CONSEGNA 1: Inserisci in un elenco numerato le righe del listato che vanno dall'inizio fino alla riga contenente "export const myFeature", estremi inclusi, tralasciando le righe vuote. Nella risposta lascia fuori le immagini.

BRANO SCELTO:
━━━━━━━━━━━━━━━━

Ore 04:56, lo squallido portone di un fatiscente palazzo, sito lungo la statale Tiburtina, si apre emettendo dei sinistri scricchiolii.
Nella penombra (più ombra che penombra) vengono fuori due tipi poco affidabili.
Io e mio fratello usciamo scoppiettanti come non mai dalla baracca in cui abitiamo e, per poco, non facciamo un frontale con l’auto di Giustino parcheggiata li davanti.
Giustino non c’è ma, dall’altro lato della strada ci stanno aspettando il grande Antonio (nel senso di età) ed il grande Fausto (nel senso che è alto 190cm).
Dove diavolo si sarà mai cacciato quello schizofrenico?!
Ci avviciniamo furtivamente alla sua macchina e lo vediamo sdraiato tra i sedili a ronfare come un orso in letargo che sogna ghiri sonnambuli  fra calde foglie di faggio.
Facciamo oscillare la macchina fino a svegliare il povero signore assopito.
Scende a rallentatore dalla macchina e, in modo serio e placido, ci informa che, per farsi un mezz’ora di sonno in più, ha passato la notte a dormire, vestito da montagna, in automobile.
Con le facce incredule e  con fare indifferente torniamo dall’altro lato della strada ad attendere un altro grande “genio”: Massimo Sammartino.
Il giovane fuori di testa (anche se non lo da a vedere) ci annuncia che DEVE stare a casa al massimo per le 16:30 in quanto ha un impegno di fondamentale importanza per la sua vita e quindi improrogabile.

━━━━━━━━━━━━━━━━

ESTRATTO DEL LISTATO:
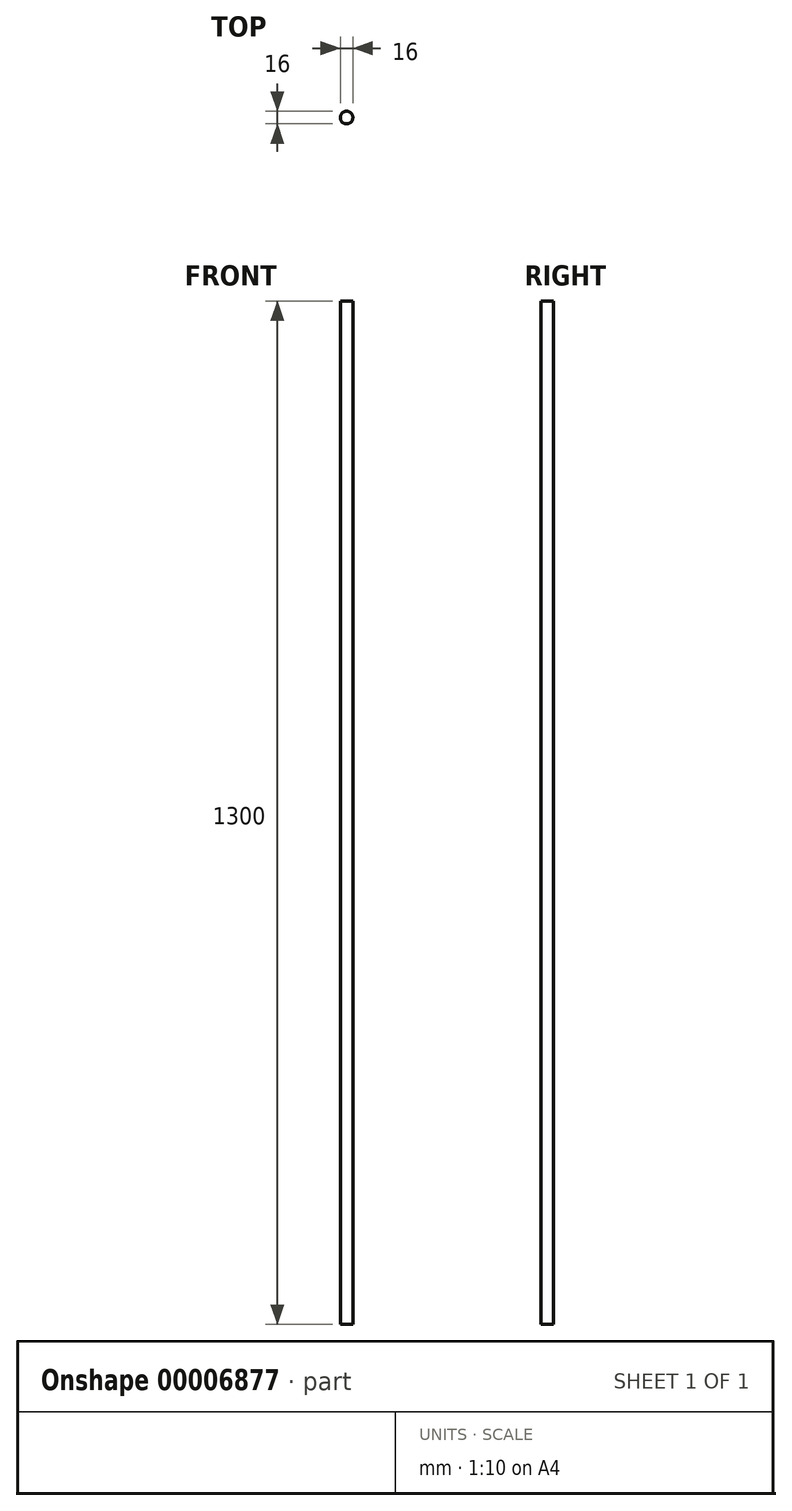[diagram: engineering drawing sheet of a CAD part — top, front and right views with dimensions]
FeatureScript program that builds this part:
annotation { "Feature Type Name" : "Feature", "Feature Type Description" : "" }
export const myFeature = defineFeature(function(context is Context, id is Id, definition is map)
    precondition{}
    {
        {
            var Q0;
            Q0=qCreatedBy(makeId("Top.planeOp"),FACE);
            var sketch = newSketch(context, id + "F0", { "sketchPlane" : qUnion([Q0])});
            skCircle(sketch, "E0", {"center": v(0, 0) * mm, "radius": 8 * mm});
            skSolve(sketch);
        }
        {
            var Q0;
            Q0=qSketchRegion(id+"F0",true);
            extrude(context, id + "F1", {"entities" : qUnion([Q0]), "depth" : (1300) * mm});
        }
    });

━━━━━━━━━━━━━━━━

CONSEGNA 2: Ripeti parola per parola l'intero brano scelto.

SOLUZIONE 1:
1. [diagram: engineering drawing sheet of a CAD part — top, front and right views with dimensions]
2. FeatureScript program that builds this part:
3. annotation { "Feature Type Name" : "Feature", "Feature Type Description" : "" }
4. export const myFeature = defineFeature(function(context is Context, id is Id, definition is map)

SOLUZIONE 2:
Ore 04:56, lo squallido portone di un fatiscente palazzo, sito lungo la statale Tiburtina, si apre emettendo dei sinistri scricchiolii.
Nella penombra (più ombra che penombra) vengono fuori due tipi poco affidabili.
Io e mio fratello usciamo scoppiettanti come non mai dalla baracca in cui abitiamo e, per poco, non facciamo un frontale con l’auto di Giustino parcheggiata li davanti.
Giustino non c’è ma, dall’altro lato della strada ci stanno aspettando il grande Antonio (nel senso di età) ed il grande Fausto (nel senso che è alto 190cm).
Dove diavolo si sarà mai cacciato quello schizofrenico?!
Ci avviciniamo furtivamente alla sua macchina e lo vediamo sdraiato tra i sedili a ronfare come un orso in letargo che sogna ghiri sonnambuli  fra calde foglie di faggio.
Facciamo oscillare la macchina fino a svegliare il povero signore assopito.
Scende a rallentatore dalla macchina e, in modo serio e placido, ci informa che, per farsi un mezz’ora di sonno in più, ha passato la notte a dormire, vestito da montagna, in automobile.
Con le facce incredule e  con fare indifferente torniamo dall’altro lato della strada ad attendere un altro grande “genio”: Massimo Sammartino.
Il giovane fuori di testa (anche se non lo da a vedere) ci annuncia che DEVE stare a casa al massimo per le 16:30 in quanto ha un impegno di fondamentale importanza per la sua vita e quindi improrogabile.